The smartest and most kind mathematician taps you on the shoulder. You asked her to chart the progress you’ve been making towards collecting all the different possibilities, since she didn’t seem to giggle as hard as the others when she walked by and saw you dealing cards. She hands you a chart.

“What is this, some kind of sick joke?” You demand, enraged as she’s handed you a chart of a progress bar that’s blank.

“We have to time travel again to the beginning of the universe… you need more time to finish…” She cautiously suggests.

“Okay, well, fine. How many more times?” You shoot back, still furious.

“10^40 times…” There’s a pause as you stare blankly at her.

“Let me say the number”, she says, “I don’t think that scientific notation really hit home for you… It’s: Three, zero, zero, zero, zero, zero, zero… “

“Just write it down”, you cut her off, muttering under your breath about how you never really liked mathematicians anyways.

She writes it on a piece of paper, explaining: “You’ll have to continue this experiment with all 7 billion people, repeatedly returning to the beginning of the universe to get more seconds to deal cards.”

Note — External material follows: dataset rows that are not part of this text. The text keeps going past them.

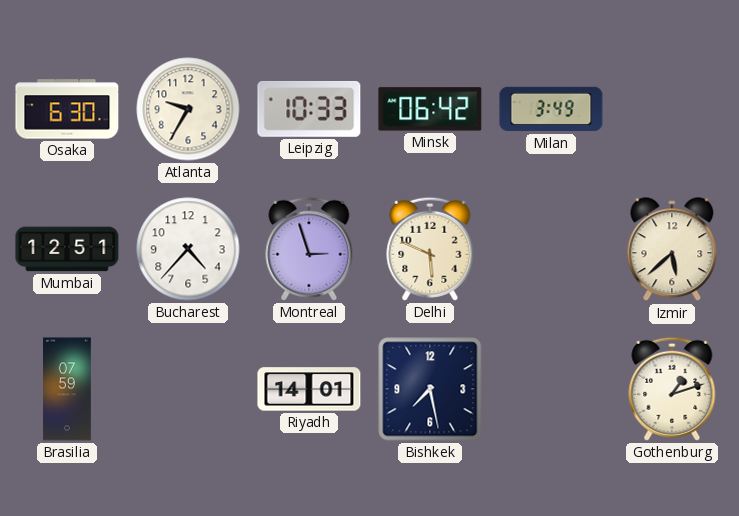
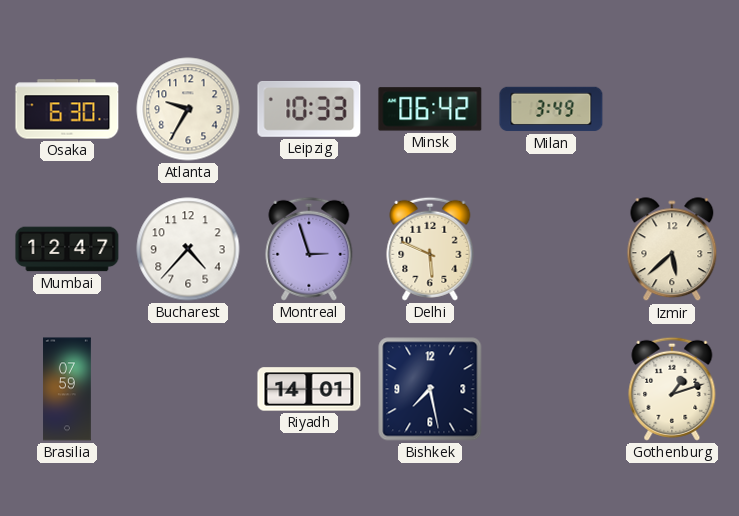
Mumbai: 12:51 -> 12:47
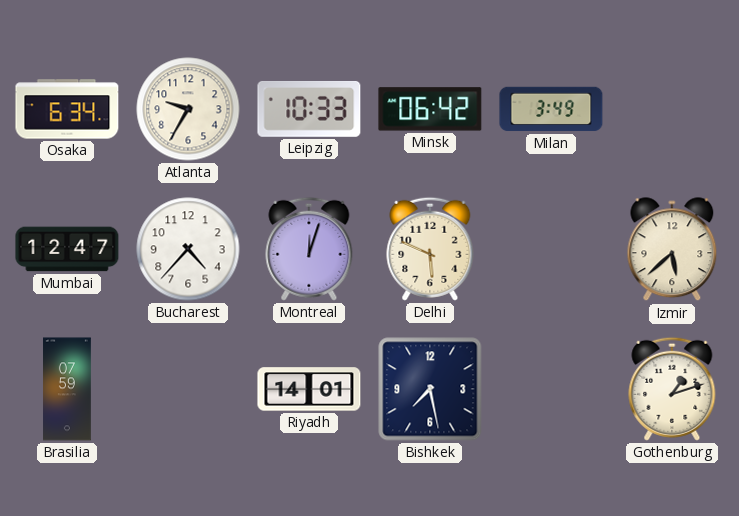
Osaka: 6:30 -> 6:34
Montreal: 2:57 -> 12:03
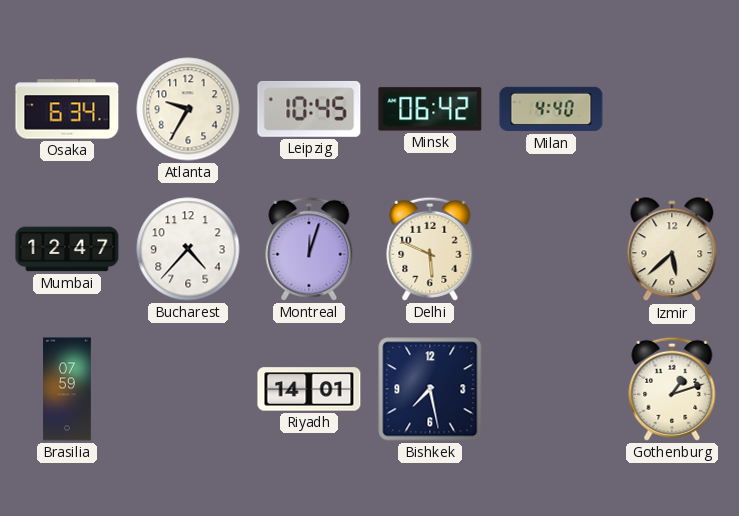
Leipzig: 10:33 -> 10:45
Milan: 3:49 -> 4:40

“You’ll have to travel back in time this many times”, she repeats confidently, with a note of pity in her voice.

The slip of paper says: “30,000,000,000,000,000,000,000,000,000,000,000,000,000 times”.

Your knees give out as you slump to the floor.

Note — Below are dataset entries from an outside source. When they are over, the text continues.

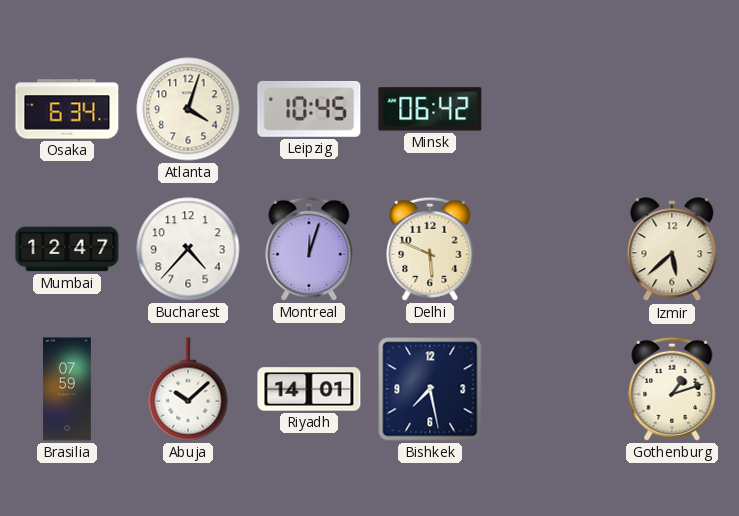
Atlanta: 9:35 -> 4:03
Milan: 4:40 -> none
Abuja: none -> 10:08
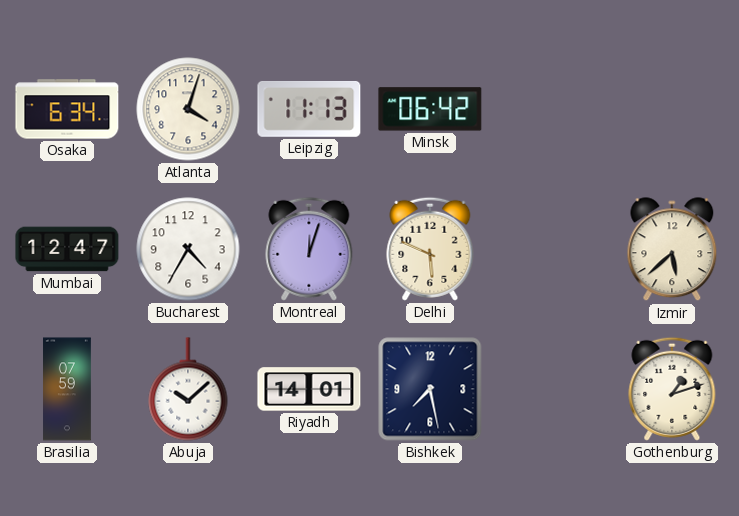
Leipzig: 10:45 -> 11:13
Bucharest: 4:37 -> 4:35
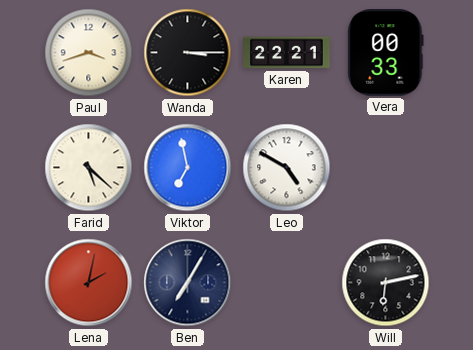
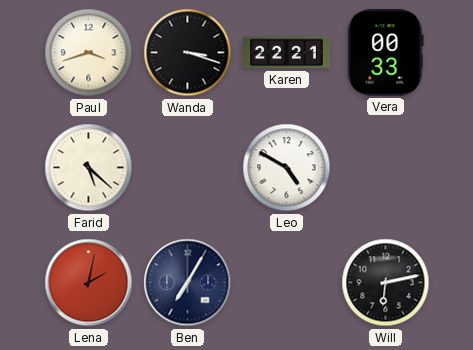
Wanda: 3:15 -> 3:18
Viktor: 6:58 -> none
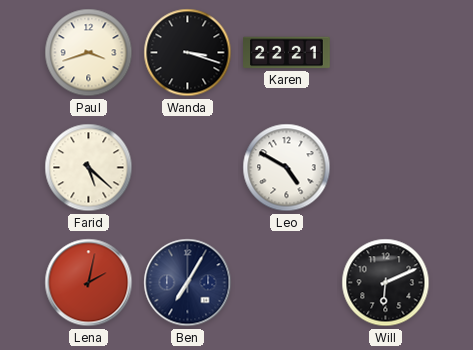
Vera: 00:33 -> none
Will: 6:13 -> 6:11
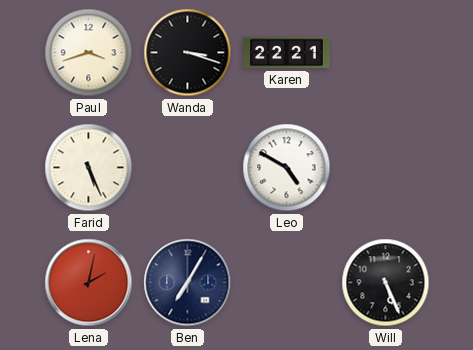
Farid: 5:22 -> 5:26
Will: 6:11 -> 5:26
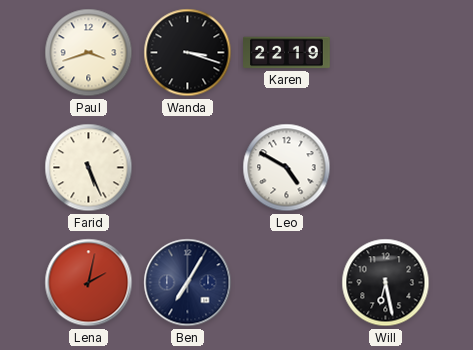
Karen: 22:21 -> 22:19
Will: 5:26 -> 6:28
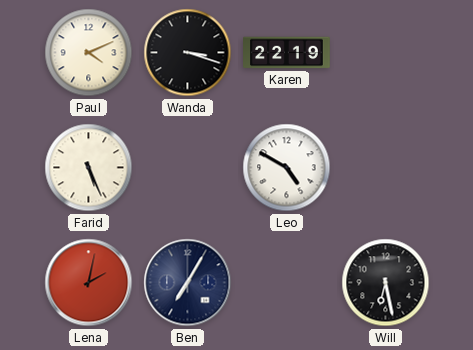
Paul: 3:42 -> 4:11
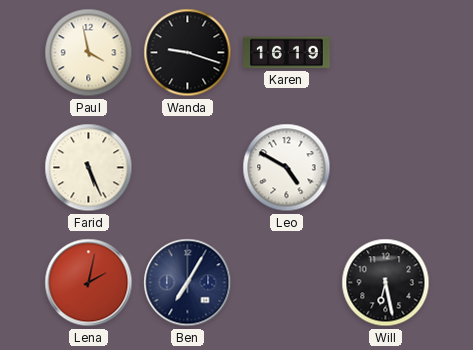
Paul: 4:11 -> 3:58
Wanda: 3:18 -> 9:18
Karen: 22:19 -> 16:19
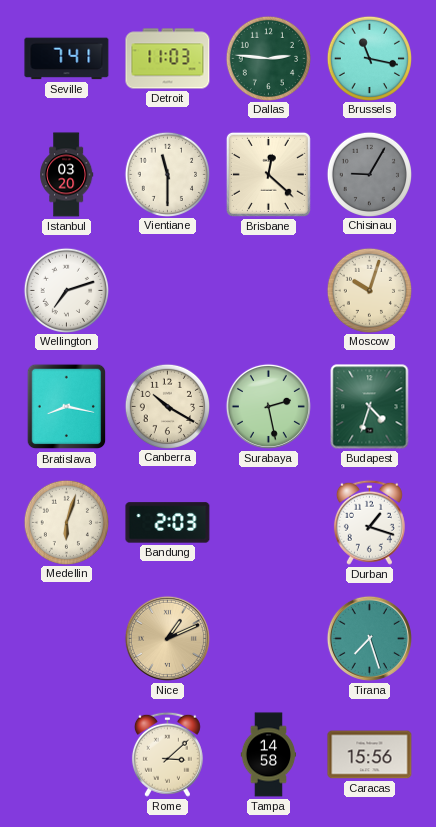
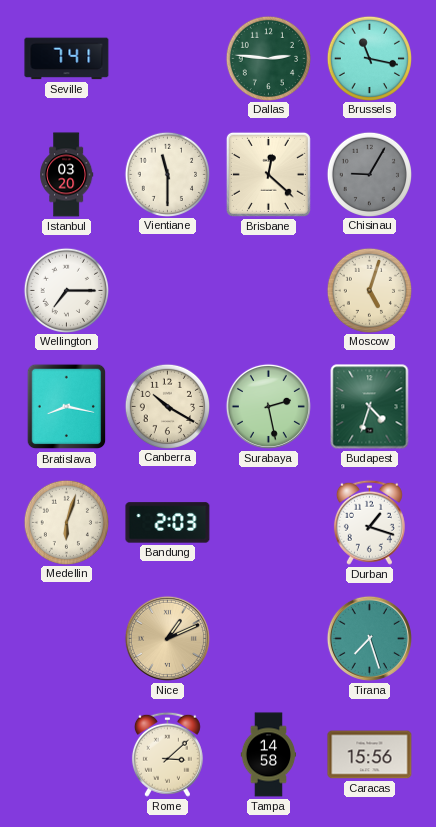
Detroit: 11:03 -> none
Wellington: 7:12 -> 7:15
Moscow: 10:03 -> 5:03
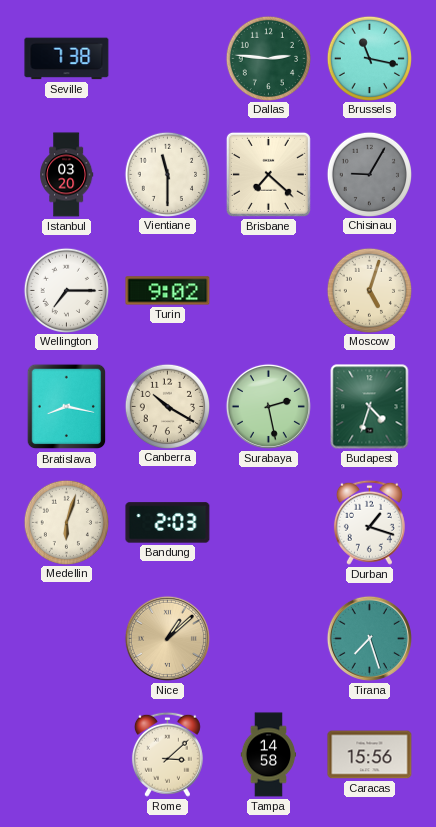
Seville: 7:41 -> 7:38
Brisbane: 12:22 -> 7:22
Turin: none -> 9:02
Nice: 1:11 -> 1:08
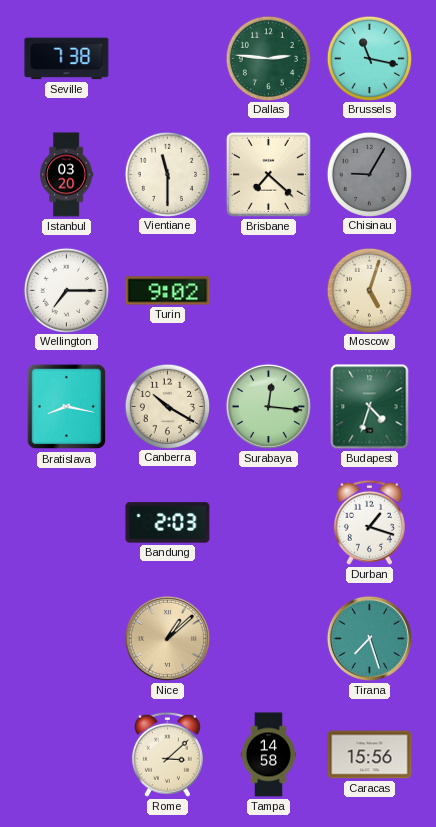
Surabaya: 2:28 -> 12:16
Medellin: 6:03 -> none
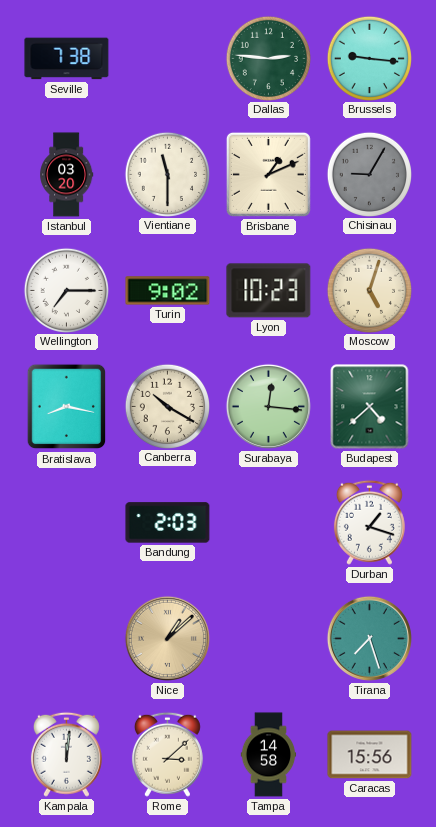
Brussels: 11:17 -> 9:16
Brisbane: 7:22 -> 1:11
Lyon: none -> 10:23
Budapest: 4:33 -> 4:38
Kampala: none -> 12:01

In the depths of despair, you look up at the mathematician. She smiles.

“You know, you could have just asked us mathematicians in the beginning. The number of combinations is 52!, which is just 52*51*50…*3*2*1. This equals about 8×10^67, or 8 with 67 zeroes after it.”

You nod, feeling relieved that you know the answer. Then you look up. You see 7 billion people, all of whom have just abandoned their work and looking strangely at you. You don’t like their look. As they start standing up and moving towards you, you run towards your time machine, setting it to transport only yourself to the Jurassic period.

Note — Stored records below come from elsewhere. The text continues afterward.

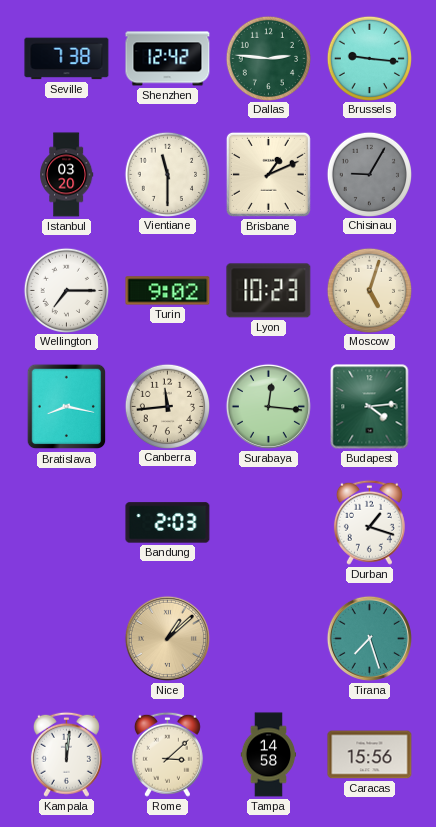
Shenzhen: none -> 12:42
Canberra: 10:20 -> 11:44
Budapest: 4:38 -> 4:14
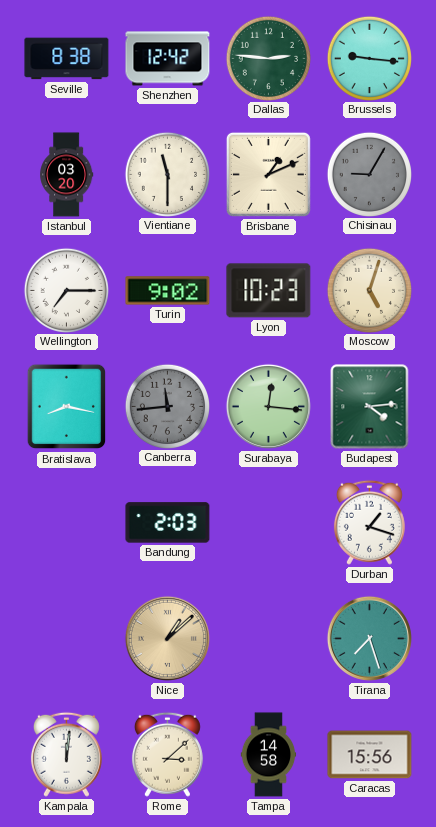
Seville: 7:38 -> 8:38
Canberra dial: cream -> grey
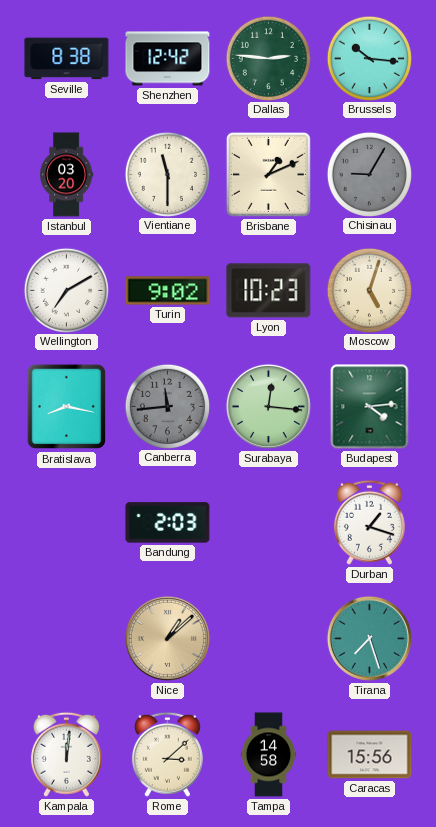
Brussels: 9:16 -> 10:16
Wellington: 7:15 -> 7:10
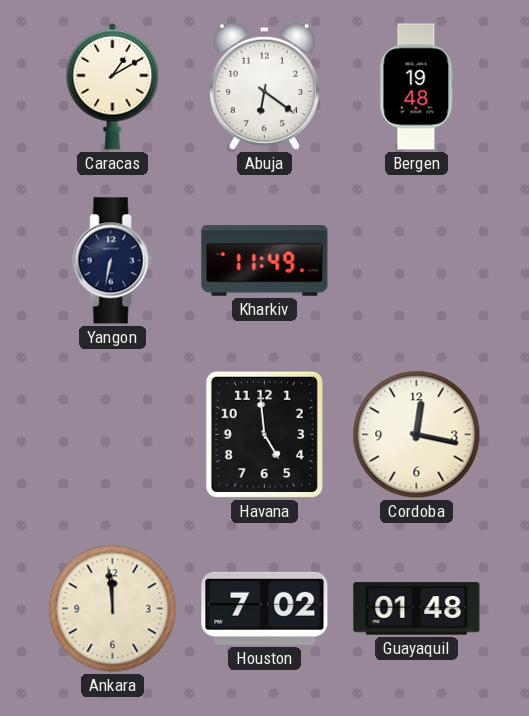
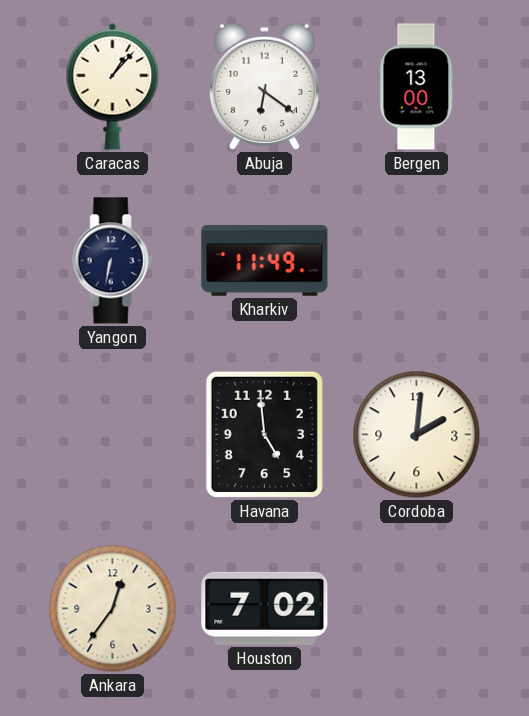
Caracas: 1:10 -> 1:07
Bergen: 19:48 -> 13:00
Cordoba: 12:17 -> 2:01
Ankara: 11:59 -> 12:36
Guayaquil: 01:48 -> none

“I should have trusted the mathematicians …. !” Your voice fades as you begin the time travel. You’re still not sure you understand how large numbers or probability works, but you think it’s wise to take your chances with the terrible lizards instead.

In the background, the mathematicians start giggling again.

Numbers:

  • Age of universe = 4×10^17
  • 7,000,000,000 = 7×10^9
  • 52! = 8×10^67
  • 52! / 7 Billion / age of universe in seconds = 3×10^40

3 thoughts on “How large is 52!?

  1. Sigh, I thought there was going to be some cool chain of explanations like explaining the size of a grain of sand, then how many grains of sand are in a bucket, then how many of those buckets would be in a sports stadium, and then how many stadiums, and so on to get to 52 factorial grains of sand. I mean this constructively, but a whole bunch of zeros doesn’t mean much to me.

    1. Okay then…. assuming a grain of sand is ~1mm^3, then ~20 million grains fit in a 5 gallon bucket (2 X 10^7.) The largest enclosed stadium in the USA is the Dallas Cowboys stadium with an interior volume of ~104 million ft^3. A 5 gallon bucket is 0.67 cubic feet, so ~150 million buckets would be required to fill the stadium with sand (1.5 X 10^8.) So multiply those together, it takes ~3 X 10^15 grains of sand to fill Cowboys stadium. 52! ÷ 3E15 = 3 X 10^52. 30,000,000,000,000,000,000,000,000,000,000,000,000,000,000,000,000,000 Even more zeros than his example. The whole point of the article is that these numbers are so large they defy understanding. You can’t understand 3 X 10^52 Cowboys stadiums anymore than you can understand 3 X 10^40 histories of the universe.
      Image a different question… how big would the Earth need to be if it were made out of 52! grains of perfectly fitted sand, with not air space. Each grain is ~1mm^3, so we need an Earth than is 52! mm^3… The radius of this earth would need to be 4.4 X 10^30 meters. The diameter would need to be 8.8 X 10^30 meters. The observable universe is ~8.8 X 10^26 meters. The diameter of this imaginary sand earth would need to be 10,000X the size of the observable universe.

  2. Very good explanation. Puts the number into a framework I can wrap my had around.